QUESTIONS -
- a) Répondez brièvement à ces questions sur la notice consacrée à La Thieuloye :
(i) En quelle année Guzelin, écuyer, faisait-il partie de l'expédition d'Oisy ?
(ii) À qui appartenait la terre de La Thieuloye en 1550 ?
(iii) À quelle date le parlement de Paris rendit-il un arrêt au profit du sieur Delgove ?
- b) Recopiez sans rien modifier, s'il vous plaît, le passage de la notice sur La Thieuloye qui commence par « Description » et se poursuit jusqu'à « été l’ancienne avenue. ».

EXTRAIT DU DOCUMENT -
*****

La Thieuloye

Des meules en pouding trouvées sur.le territoire de cette Commune, semblent lui donner une origine gauloise (Terninck).

Description

Des meules en pouding trouvées sur.le territoire de cette Commune, semblent lui donner une origine gauloise (Terninck).

Le sire de la Thieuloy était chevalier banneret d’Artois au XIIè siècle. (Le Carpentier, Hist. de Cambrai).

Guzelin, écuyer, faisait partie de l’expédition d’Oisy, en 1254.

La terre de La Thieuloye appartenait, en 1550, à Jean de Bernemicourt, marquis de Saluces. Le parlement de Paris rendit, le 25 avril 1704, un arrêt au profit du sieur Delgove , concernant la seigneurie de La Thieuloye.

Il reste quelques ruines d’un château-fort qui servait de résidence au seigneur de l’endroit. La rue d’Allonge ville semble en avoir été l’ancienne avenue.

*****

DONNÉES FOURNIES -
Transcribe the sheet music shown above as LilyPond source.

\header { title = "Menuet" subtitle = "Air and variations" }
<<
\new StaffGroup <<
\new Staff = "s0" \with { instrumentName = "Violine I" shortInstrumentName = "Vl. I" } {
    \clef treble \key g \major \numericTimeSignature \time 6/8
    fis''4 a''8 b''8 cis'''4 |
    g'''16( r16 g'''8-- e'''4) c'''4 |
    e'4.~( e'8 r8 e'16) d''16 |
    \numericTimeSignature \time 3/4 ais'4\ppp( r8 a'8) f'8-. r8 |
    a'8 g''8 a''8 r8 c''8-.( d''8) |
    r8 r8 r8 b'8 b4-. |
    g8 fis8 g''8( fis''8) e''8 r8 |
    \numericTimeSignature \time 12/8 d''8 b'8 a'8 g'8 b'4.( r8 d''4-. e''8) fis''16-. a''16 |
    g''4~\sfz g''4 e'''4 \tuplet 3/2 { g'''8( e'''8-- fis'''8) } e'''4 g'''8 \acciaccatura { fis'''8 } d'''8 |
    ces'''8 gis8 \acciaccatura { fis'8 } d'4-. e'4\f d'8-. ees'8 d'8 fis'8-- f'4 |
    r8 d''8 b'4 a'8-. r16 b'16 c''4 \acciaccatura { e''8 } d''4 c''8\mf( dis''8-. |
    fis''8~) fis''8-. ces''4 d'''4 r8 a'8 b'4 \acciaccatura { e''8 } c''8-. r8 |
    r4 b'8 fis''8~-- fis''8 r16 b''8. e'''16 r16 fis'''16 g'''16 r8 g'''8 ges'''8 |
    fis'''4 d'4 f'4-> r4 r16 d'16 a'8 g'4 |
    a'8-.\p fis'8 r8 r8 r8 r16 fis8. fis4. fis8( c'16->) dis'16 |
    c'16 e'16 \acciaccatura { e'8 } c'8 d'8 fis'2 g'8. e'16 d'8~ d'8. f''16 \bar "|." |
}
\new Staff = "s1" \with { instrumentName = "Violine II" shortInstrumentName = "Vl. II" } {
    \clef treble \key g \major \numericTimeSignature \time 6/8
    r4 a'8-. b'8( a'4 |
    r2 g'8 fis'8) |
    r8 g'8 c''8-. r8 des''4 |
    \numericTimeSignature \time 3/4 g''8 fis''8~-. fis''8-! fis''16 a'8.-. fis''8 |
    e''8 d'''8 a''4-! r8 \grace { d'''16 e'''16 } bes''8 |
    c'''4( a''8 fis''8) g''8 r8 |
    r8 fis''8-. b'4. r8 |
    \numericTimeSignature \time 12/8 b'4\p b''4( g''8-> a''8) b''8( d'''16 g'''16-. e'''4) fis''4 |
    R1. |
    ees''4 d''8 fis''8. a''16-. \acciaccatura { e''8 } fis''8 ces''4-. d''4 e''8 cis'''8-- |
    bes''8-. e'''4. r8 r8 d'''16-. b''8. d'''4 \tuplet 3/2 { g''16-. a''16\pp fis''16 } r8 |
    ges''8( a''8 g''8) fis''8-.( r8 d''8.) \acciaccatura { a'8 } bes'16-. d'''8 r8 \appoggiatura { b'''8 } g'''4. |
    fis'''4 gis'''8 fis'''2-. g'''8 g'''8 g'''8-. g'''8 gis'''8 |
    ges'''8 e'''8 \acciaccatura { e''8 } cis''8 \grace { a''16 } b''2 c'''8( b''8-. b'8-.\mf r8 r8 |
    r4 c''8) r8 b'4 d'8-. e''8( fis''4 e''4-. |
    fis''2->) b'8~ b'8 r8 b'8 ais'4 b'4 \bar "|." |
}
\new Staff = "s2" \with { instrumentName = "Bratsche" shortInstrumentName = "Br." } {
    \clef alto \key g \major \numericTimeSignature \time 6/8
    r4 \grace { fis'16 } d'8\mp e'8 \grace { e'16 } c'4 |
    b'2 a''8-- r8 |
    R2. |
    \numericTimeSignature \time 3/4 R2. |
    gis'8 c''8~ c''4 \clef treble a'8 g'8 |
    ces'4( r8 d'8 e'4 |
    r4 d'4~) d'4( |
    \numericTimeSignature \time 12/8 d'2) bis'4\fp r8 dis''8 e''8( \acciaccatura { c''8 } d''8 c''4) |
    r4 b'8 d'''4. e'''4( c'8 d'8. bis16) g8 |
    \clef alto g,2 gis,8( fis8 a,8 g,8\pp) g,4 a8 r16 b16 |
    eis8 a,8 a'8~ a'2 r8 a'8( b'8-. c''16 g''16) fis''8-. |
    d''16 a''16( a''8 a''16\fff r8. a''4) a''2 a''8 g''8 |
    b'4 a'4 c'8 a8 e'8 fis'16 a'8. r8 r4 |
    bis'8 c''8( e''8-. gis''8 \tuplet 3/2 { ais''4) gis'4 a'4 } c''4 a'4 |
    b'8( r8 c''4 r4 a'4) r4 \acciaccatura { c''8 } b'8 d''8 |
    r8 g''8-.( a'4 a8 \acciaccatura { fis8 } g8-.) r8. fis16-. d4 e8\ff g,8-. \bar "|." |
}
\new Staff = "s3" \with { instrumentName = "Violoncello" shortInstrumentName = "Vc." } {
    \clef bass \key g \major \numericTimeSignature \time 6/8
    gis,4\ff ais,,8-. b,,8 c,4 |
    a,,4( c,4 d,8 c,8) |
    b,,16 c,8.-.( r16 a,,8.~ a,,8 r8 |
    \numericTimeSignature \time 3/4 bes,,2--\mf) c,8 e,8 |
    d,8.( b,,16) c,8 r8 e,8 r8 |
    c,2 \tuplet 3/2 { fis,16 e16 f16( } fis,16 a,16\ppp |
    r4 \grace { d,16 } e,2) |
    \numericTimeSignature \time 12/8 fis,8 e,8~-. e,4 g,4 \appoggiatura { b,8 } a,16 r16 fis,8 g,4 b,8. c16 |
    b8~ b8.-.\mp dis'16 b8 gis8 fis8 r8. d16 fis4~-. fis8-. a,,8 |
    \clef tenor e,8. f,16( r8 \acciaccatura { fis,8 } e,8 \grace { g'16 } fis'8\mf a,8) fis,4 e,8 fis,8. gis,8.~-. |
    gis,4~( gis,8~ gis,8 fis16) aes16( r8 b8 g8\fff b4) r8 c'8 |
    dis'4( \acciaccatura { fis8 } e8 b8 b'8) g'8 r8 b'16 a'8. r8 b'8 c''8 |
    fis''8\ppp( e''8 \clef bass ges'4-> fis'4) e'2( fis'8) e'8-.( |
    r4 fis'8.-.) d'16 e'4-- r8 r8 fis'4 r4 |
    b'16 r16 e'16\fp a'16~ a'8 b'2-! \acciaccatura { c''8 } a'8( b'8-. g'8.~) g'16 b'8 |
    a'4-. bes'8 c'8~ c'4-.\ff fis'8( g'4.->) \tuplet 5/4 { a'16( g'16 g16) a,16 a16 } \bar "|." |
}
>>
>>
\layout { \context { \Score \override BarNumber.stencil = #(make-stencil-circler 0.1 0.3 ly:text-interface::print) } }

*****

RÉPONSES -
- a)
(i) En 1254.
(ii) À Jean de Bernemicourt, marquis de Saluces.
(iii) Le 25 avril 1704.

- b)
Description

Des meules en pouding trouvées sur.le territoire de cette Commune, semblent lui donner une origine gauloise (Terninck).

Le sire de la Thieuloy était chevalier banneret d’Artois au XIIè siècle. (Le Carpentier, Hist. de Cambrai).

Guzelin, écuyer, faisait partie de l’expédition d’Oisy, en 1254.

La terre de La Thieuloye appartenait, en 1550, à Jean de Bernemicourt, marquis de Saluces. Le parlement de Paris rendit, le 25 avril 1704, un arrêt au profit du sieur Delgove , concernant la seigneurie de La Thieuloye.

Il reste quelques ruines d’un château-fort qui servait de résidence au seigneur de l’endroit. La rue d’Allonge ville semble en avoir été l’ancienne avenue.